> _How to complete this task_: Every line of the material is to be returned verbatim. Pictures stay out.

> _Records shown_:
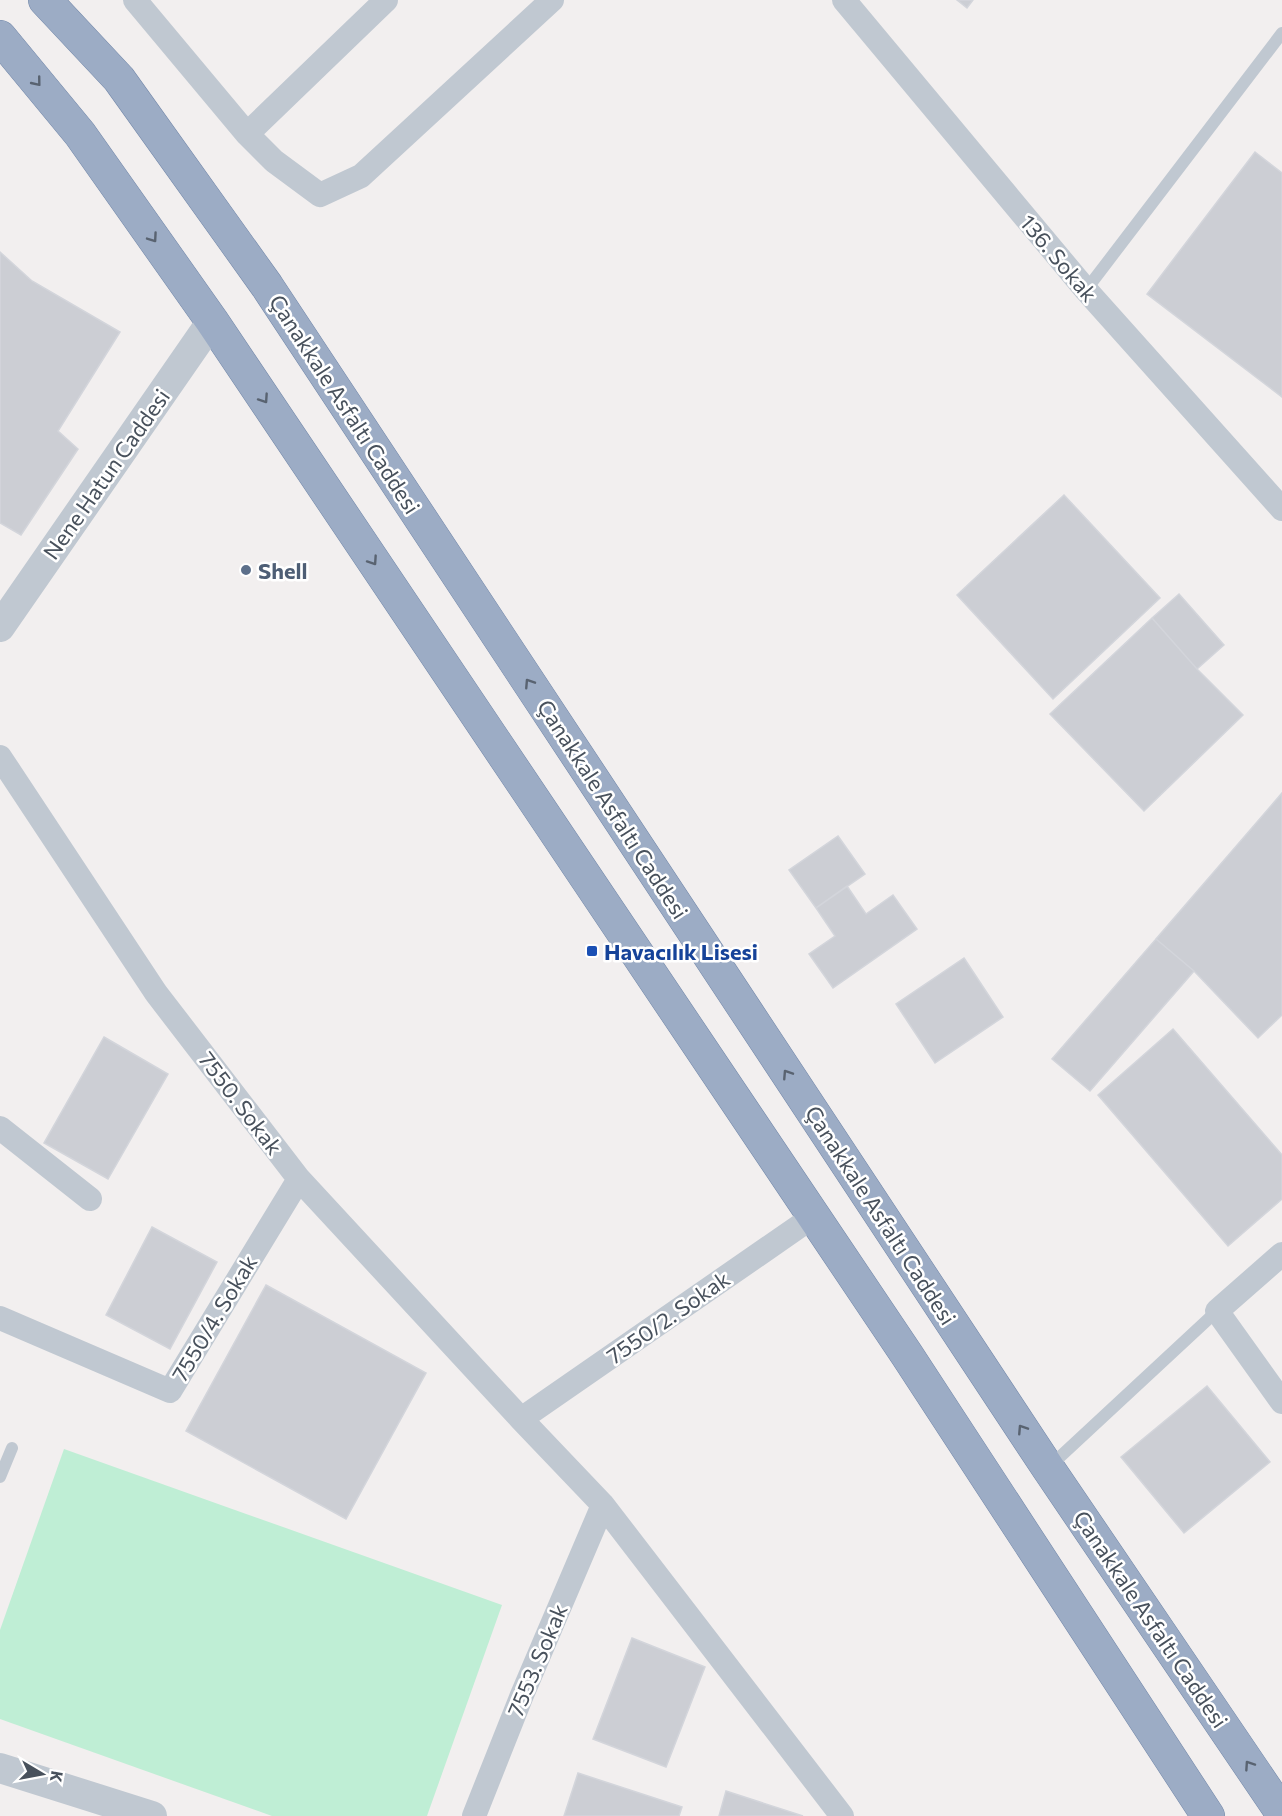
<svg xmlns="http://www.w3.org/2000/svg" width="1282" height="1816" viewBox="0 0 1282 1816" font-family="Commissioner,sans-serif">
  <style>
    .green { fill: #bfeed5 }
    .building { fill: #ccced4; stroke: #d3d5db; stroke-width: 1.5 }
    .lines { fill: none; stroke-linecap: round; stroke-linejoin: round }
    .trunk-casing { stroke: #7388a9; stroke-width: 34 }
    .service { stroke: #c0c8d1; stroke-width: 12 }
    .minor { stroke: #c0c8d1; stroke-width: 24 }
    .tertiary { stroke: #c0c8d1; stroke-width: 30 }
    .trunk { stroke: #9cacc5; stroke-width: 33 }
    .oneway { stroke: #596371 }
    .service-dot { fill: #5c6f8a; stroke: #fff; stroke-width: 2 }
    .transit-dot { fill: #1a4fb4; stroke: #fff; stroke-width: 2 }
    .labels { text-anchor: middle; dominant-baseline: central; stroke-width: 5; stroke-linejoin: round; paint-order: stroke }
    .street-label { font-size: 22px; fill: #48515c; stroke: #fff }
    .service-label { font-size: 22px; font-weight: bold; fill: #4e5e75; stroke: #fff; text-anchor: start }
    .transit-label { font-size: 22px; font-weight: bold; fill: #164399; stroke: #fff; text-anchor: start }
  </style>
  <rect width="100%" height="100%" fill="#f2efef"/>
  <path class="green" d="M64,1449L502,1605L427,1816H272L0,1719V1630Z"/>
  <path class="building" d="M957,0H973L967,8Z
    M1255,152L1282,173V397L1147,294Z
    M0,252L32,281L120,332L58,431L78,449L21,535L0,523Z
    M1064,495L1160,598L1053,699L957,595Z
    M1179,594L1224,645L1197,669L1152,618Z
    M1152,618L1197,669L1243,715L1144,811L1050,714Z
    M1282,793V1015L1258,1038L1194,971L1156,939Z
    M838,836L865,874L816,908L789,870Z
    M847,886L866,914L893,895L917,929L833,988L809,954L835,936L816,908Z
    M1156,939L1194,971L1090,1091L1052,1059Z
    M964,958L1003,1017L935,1063L896,1004Z
    M1173,1029L1282,1155V1199L1228,1246L1098,1095Z
    M104,1037L168,1074L108,1179L44,1143Z
    M152,1227L217,1262L170,1349L106,1315Z
    M266,1285L426,1373L346,1519L186,1431Z
    M1207,1386L1270,1462L1184,1533L1121,1457Z
    M632,1638L705,1667L666,1767L593,1739Z
    M578,1773L682,1807L679,1816H564Z
    M726,1791L803,1816H719Z"/>
  <g class="lines">
    <g class="trunk-casing">
      <path id="trunk" d="M45,0L119,79L267,286L1048,1468L1282,1813
        M0,37L80,134L212,321L907,1355L1208,1816"/>
    </g>
    <path class="service" d="M1086,290L1282,33
      M1049,1467L1217,1311
      M0,1477L12,1448"/>
    <path class="minor" d="M135,0L247,134L274,161L320,195L361,176L552,0
      M844,0L1086,290L1282,509
      M247,134L386,0
      M0,757L156,993L299,1179L521,1419L603,1505L842,1816
      M0,1128L90,1199
      M1282,1254L1217,1311L1282,1402
      M0,1318L170,1391L299,1179
      M521,1419L814,1216
      M474,1816L522,1695L603,1505"/>
    <path class="tertiary" d="M0,627L212,321
      M0,1768L152,1816"/>
    <use href="#trunk" class="trunk"/>
  </g>
  <defs><path id="oneway-chevron" d="M-2-3.5L2.5 0L-2 3.5" fill="none" stroke-width="1.6" stroke-linecap="round" stroke-linejoin="round" transform="scale(1.5)"/></defs>
  <g class="oneway">
    <use href="#oneway-chevron" transform="translate(37 82) rotate(51)"/>
    <use href="#oneway-chevron" transform="translate(153 238) rotate(55)"/>
    <use href="#oneway-chevron" transform="translate(264 399) rotate(56)"/>
    <use href="#oneway-chevron" transform="translate(373 561) rotate(56)"/>
    <use href="#oneway-chevron" transform="translate(529 683) rotate(-123)"/>
    <use href="#oneway-chevron" transform="translate(787 1074) rotate(-123)"/>
    <use href="#oneway-chevron" transform="translate(1022 1429) rotate(-123)"/>
    <use href="#oneway-chevron" transform="translate(1249 1765) rotate(-124)"/>
  </g>
  <circle class="service-dot" cx="246" cy="570" r="6"/>
  <rect class="transit-dot" x="586" y="945" width="12" height="12" rx="3"/>
  <g class="labels">
    <g class="street-label">
      <text transform="translate(1059 258) rotate(50)">136. Sokak</text>
      <text transform="translate(345 404) rotate(57)">Çanakkale Asfaltı Caddesi</text>
      <text transform="translate(106 474) rotate(-55)">Nene Hatun Caddesi</text>
      <text transform="translate(613 809) rotate(57)">Çanakkale Asfaltı Caddesi</text>
      <text transform="translate(241 1103) rotate(53)">7550. Sokak</text>
      <text transform="translate(881 1215) rotate(57)">Çanakkale Asfaltı Caddesi</text>
      <text transform="translate(668 1317) rotate(-35)">7550/2. Sokak</text>
      <text transform="translate(214 1318) rotate(-59)">7550/4. Sokak</text>
      <text transform="translate(1151 1619) rotate(56)">Çanakkale Asfaltı Caddesi</text>
      <text transform="translate(537 1660) rotate(-67)">7553. Sokak</text>
    </g>
    <g class="service-label">
      <text x="258" y="570">Shell</text>
    </g>
    <g class="transit-label">
      <text x="604" y="951">Havacılık Lisesi</text>
    </g>
  </g>
  <g transform="translate(42 1774) rotate(100)" stroke="#ffffff" stroke-width="4.5" paint-order="stroke">
  <path d="M0-4.5L10 22L0 15L-10 22Z" fill="#48515c"/>
  <text y="-9" font-size="16" font-weight="bold" text-anchor="middle" fill="#48515c">K</text>
  </g>
</svg>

> _Solution below_:
<svg xmlns="http://www.w3.org/2000/svg" width="1282" height="1816" viewBox="0 0 1282 1816" font-family="Commissioner,sans-serif">
  <style>
    .green { fill: #bfeed5 }
    .building { fill: #ccced4; stroke: #d3d5db; stroke-width: 1.5 }
    .lines { fill: none; stroke-linecap: round; stroke-linejoin: round }
    .trunk-casing { stroke: #7388a9; stroke-width: 34 }
    .service { stroke: #c0c8d1; stroke-width: 12 }
    .minor { stroke: #c0c8d1; stroke-width: 24 }
    .tertiary { stroke: #c0c8d1; stroke-width: 30 }
    .trunk { stroke: #9cacc5; stroke-width: 33 }
    .oneway { stroke: #596371 }
    .service-dot { fill: #5c6f8a; stroke: #fff; stroke-width: 2 }
    .transit-dot { fill: #1a4fb4; stroke: #fff; stroke-width: 2 }
    .labels { text-anchor: middle; dominant-baseline: central; stroke-width: 5; stroke-linejoin: round; paint-order: stroke }
    .street-label { font-size: 22px; fill: #48515c; stroke: #fff }
    .service-label { font-size: 22px; font-weight: bold; fill: #4e5e75; stroke: #fff; text-anchor: start }
    .transit-label { font-size: 22px; font-weight: bold; fill: #164399; stroke: #fff; text-anchor: start }
  </style>
  <rect width="100%" height="100%" fill="#f2efef"/>
  <path class="green" d="M64,1449L502,1605L427,1816H272L0,1719V1630Z"/>
  <path class="building" d="M957,0H973L967,8Z
    M1255,152L1282,173V397L1147,294Z
    M0,252L32,281L120,332L58,431L78,449L21,535L0,523Z
    M1064,495L1160,598L1053,699L957,595Z
    M1179,594L1224,645L1197,669L1152,618Z
    M1152,618L1197,669L1243,715L1144,811L1050,714Z
    M1282,793V1015L1258,1038L1194,971L1156,939Z
    M838,836L865,874L816,908L789,870Z
    M847,886L866,914L893,895L917,929L833,988L809,954L835,936L816,908Z
    M1156,939L1194,971L1090,1091L1052,1059Z
    M964,958L1003,1017L935,1063L896,1004Z
    M1173,1029L1282,1155V1199L1228,1246L1098,1095Z
    M104,1037L168,1074L108,1179L44,1143Z
    M152,1227L217,1262L170,1349L106,1315Z
    M266,1285L426,1373L346,1519L186,1431Z
    M1207,1386L1270,1462L1184,1533L1121,1457Z
    M632,1638L705,1667L666,1767L593,1739Z
    M578,1773L682,1807L679,1816H564Z
    M726,1791L803,1816H719Z"/>
  <g class="lines">
    <g class="trunk-casing">
      <path id="trunk" d="M45,0L119,79L267,286L1048,1468L1282,1813
        M0,37L80,134L212,321L907,1355L1208,1816"/>
    </g>
    <path class="service" d="M1086,290L1282,33
      M1049,1467L1217,1311
      M0,1477L12,1448"/>
    <path class="minor" d="M135,0L247,134L274,161L320,195L361,176L552,0
      M844,0L1086,290L1282,509
      M247,134L386,0
      M0,757L156,993L299,1179L521,1419L603,1505L842,1816
      M0,1128L90,1199
      M1282,1254L1217,1311L1282,1402
      M0,1318L170,1391L299,1179
      M521,1419L814,1216
      M474,1816L522,1695L603,1505"/>
    <path class="tertiary" d="M0,627L212,321
      M0,1768L152,1816"/>
    <use href="#trunk" class="trunk"/>
  </g>
  <defs><path id="oneway-chevron" d="M-2-3.5L2.5 0L-2 3.5" fill="none" stroke-width="1.6" stroke-linecap="round" stroke-linejoin="round" transform="scale(1.5)"/></defs>
  <g class="oneway">
    <use href="#oneway-chevron" transform="translate(37 82) rotate(51)"/>
    <use href="#oneway-chevron" transform="translate(153 238) rotate(55)"/>
    <use href="#oneway-chevron" transform="translate(264 399) rotate(56)"/>
    <use href="#oneway-chevron" transform="translate(373 561) rotate(56)"/>
    <use href="#oneway-chevron" transform="translate(529 683) rotate(-123)"/>
    <use href="#oneway-chevron" transform="translate(787 1074) rotate(-123)"/>
    <use href="#oneway-chevron" transform="translate(1022 1429) rotate(-123)"/>
    <use href="#oneway-chevron" transform="translate(1249 1765) rotate(-124)"/>
  </g>
  <circle class="service-dot" cx="246" cy="570" r="6"/>
  <rect class="transit-dot" x="586" y="945" width="12" height="12" rx="3"/>
  <g class="labels">
    <g class="street-label">
      <text transform="translate(1059 258) rotate(50)">136. Sokak</text>
      <text transform="translate(345 404) rotate(57)">Çanakkale Asfaltı Caddesi</text>
      <text transform="translate(106 474) rotate(-55)">Nene Hatun Caddesi</text>
      <text transform="translate(613 809) rotate(57)">Çanakkale Asfaltı Caddesi</text>
      <text transform="translate(241 1103) rotate(53)">7550. Sokak</text>
      <text transform="translate(881 1215) rotate(57)">Çanakkale Asfaltı Caddesi</text>
      <text transform="translate(668 1317) rotate(-35)">7550/2. Sokak</text>
      <text transform="translate(214 1318) rotate(-59)">7550/4. Sokak</text>
      <text transform="translate(1151 1619) rotate(56)">Çanakkale Asfaltı Caddesi</text>
      <text transform="translate(537 1660) rotate(-67)">7553. Sokak</text>
    </g>
    <g class="service-label">
      <text x="258" y="570">Shell</text>
    </g>
    <g class="transit-label">
      <text x="604" y="951">Havacılık Lisesi</text>
    </g>
  </g>
  <g transform="translate(42 1774) rotate(100)" stroke="#ffffff" stroke-width="4.5" paint-order="stroke">
  <path d="M0-4.5L10 22L0 15L-10 22Z" fill="#48515c"/>
  <text y="-9" font-size="16" font-weight="bold" text-anchor="middle" fill="#48515c">K</text>
  </g>
</svg>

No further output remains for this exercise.